学校に行かなくなって、自分の進むべき方向も分からなくなり、ファーストフードでのアルバイトはやめ、一度実家に帰った。時間だけはあって、なにか人のために動くことをしないと、という気持ちになった。誰かに、必要とされたかったのかもしれない。それで、たまたま募集をみた「不登校の子どもたちのためのフリースクール」にボランティアをしに行った。そこでは立ち上げたばかりで、子供達なんて一人もいなくって、大人たちの雑談会みたいな感じだった。そんな感じだったので、つまらなくてやめてしまったわけだけど。結局そこからの紹介をきっかけに(ざっくり言うと)障がいを持った子どもたちの学童保育?でアルバイトをすることにした。そして、19歳、初めて一人旅に出る。仕事は辞めずに、アルバイト先は2週間のお休みをくれた。僕が、旅に行きたいんです!そういったその言葉を受け止めてくれた理事長は年齢を重ねていくごとに筋力が低下していく筋ジストロフィーという病気があった。「僕にはできない、行きたいところに行ったらいい」、そう背中を押してくれた。その言葉に、感謝しかない。僕が行きたかったのは、カンボジアのアンコールワットだった。ベトナム戦争時代のカンボジアが舞台で、戦場カメラマン一ノ瀬泰造が主人公。『大切な人が死んでいくたびに、アンコールワットへの想いが強くなっていく』それは一ノ瀬の言葉、友人の死、不条理な出来事に直面しながらも、当時のカンボジア政権の管理管制下にあったアンコールワット、彼は国外退去になってまでも命がけで潜入し、撮影を試みている。そんな物語に惹きつけられた。アンコールワットが見たい、そんな想いで僕は旅立つのだった。
カンボジア。出会い。
カンボジア、シェムリアップへはタイのバンコクからバスで向かった。かなり遅れてまるまる1日以上かかったと思う。カンボジア国境では早速大きくぼられた。両替で桁が幾つか違ったのだ。そんな所で、大きなお金を両替しようとしたこと、受け取った金額を確認もしなかった僕が悪い。手元には、食事もままならないほどの金額しか手元になかった。次の休憩でそれに気づき、困っていると、白人のおじさんがご飯をおごってくれ、助けてくれた。横浜に行ったことがあるそうだ。ランドマークタワーの話をしたことは覚えている。

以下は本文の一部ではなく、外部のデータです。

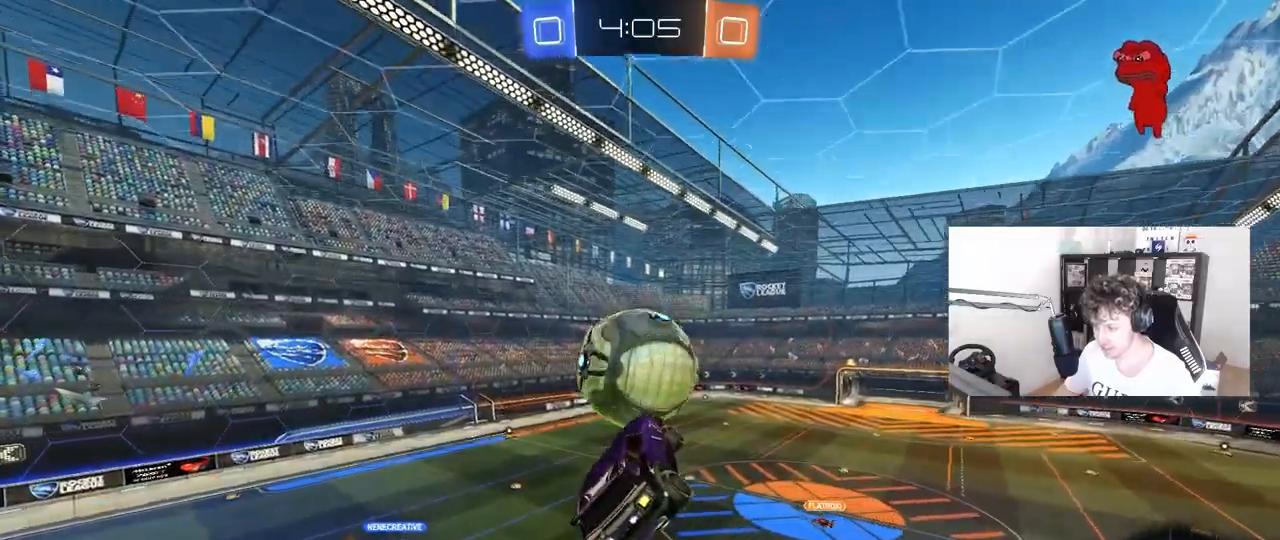
{"keys": ["s"], "mouse": [], "mouse_move": "still", "events": [[67, "a", "down"], [167, "a", "up"], [400, "d", "down"], [400, "mouse_left", "down"], [500, "d", "up"], [500, "mouse_left", "up"], [500, "s", "down"]]}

カンボジアで出会う人はみんな気さくだった。泊まったゲストハウスもとても家族的で、仲が良い。僕もそんな仲に溶け込むのも時間はかからなかった。ドライバーのワンナと、一緒にアンコールワットをめぐり、その間いろんなことを話し、お互いの国の言葉を教え合った。宿に帰ると当たり前にみんながいた。そんな中、ロンハイとロンレイという僕と同年代ぐらいの姉妹がいた。男性は英語がしゃべれるが、女性は待ったく英語はわからない。
日本語はもちろん英語だって数字も曖昧なくらいだ。そして、僕もカンボジア語がわからない。姉のロンレイはよく笑い、よくしゃべる活発な女の子だったが、妹のロンハイはどんな時だって声を出すということをしなかった。最初は失語症か何かかと思ったぐらいだ。それくらいしゃべって何かを伝えようとしない。ただシャイなだけだったのだと思う。でも仕草や表情、それに彼女の豊かな笑顔がコミニュケーションをとてもやわらかであたたかなものにしていた。僕はその彼女にとても親近感を覚えた。僕は人と付き合うの下手だし、うまく話せないし、言葉が詰まる(吃音/きつおん)だった。僕は大きなコンプレックスの塊だったのだ。
あるとき、僕が外に出ると彼女は洗濯物をしていた。そうだ、僕も洗濯物をしなければと、彼女の横に座り、洗濯を始めた。ロンハイはわたしがやっとくよ、顔の表情と手つきで言ったが、一緒にやろう、そんなことが伝わったのか、自分の、というか宿の洗濯をはじめた。僕は洗濯物をしたかったのもあるが、素敵な笑顔の彼女のことをもっと知りたかった。人に対してそんなに積極的になっている自分にも驚いたが、なんかここなら大丈夫、そんな気がしていた。僕が、習らったばかりのカンボジア語を使って話しかけてもにっこり笑顔で、うんうん、といったりしたが、ほとんどの場合にこっと笑顔で残念そうにわからないと首を振る。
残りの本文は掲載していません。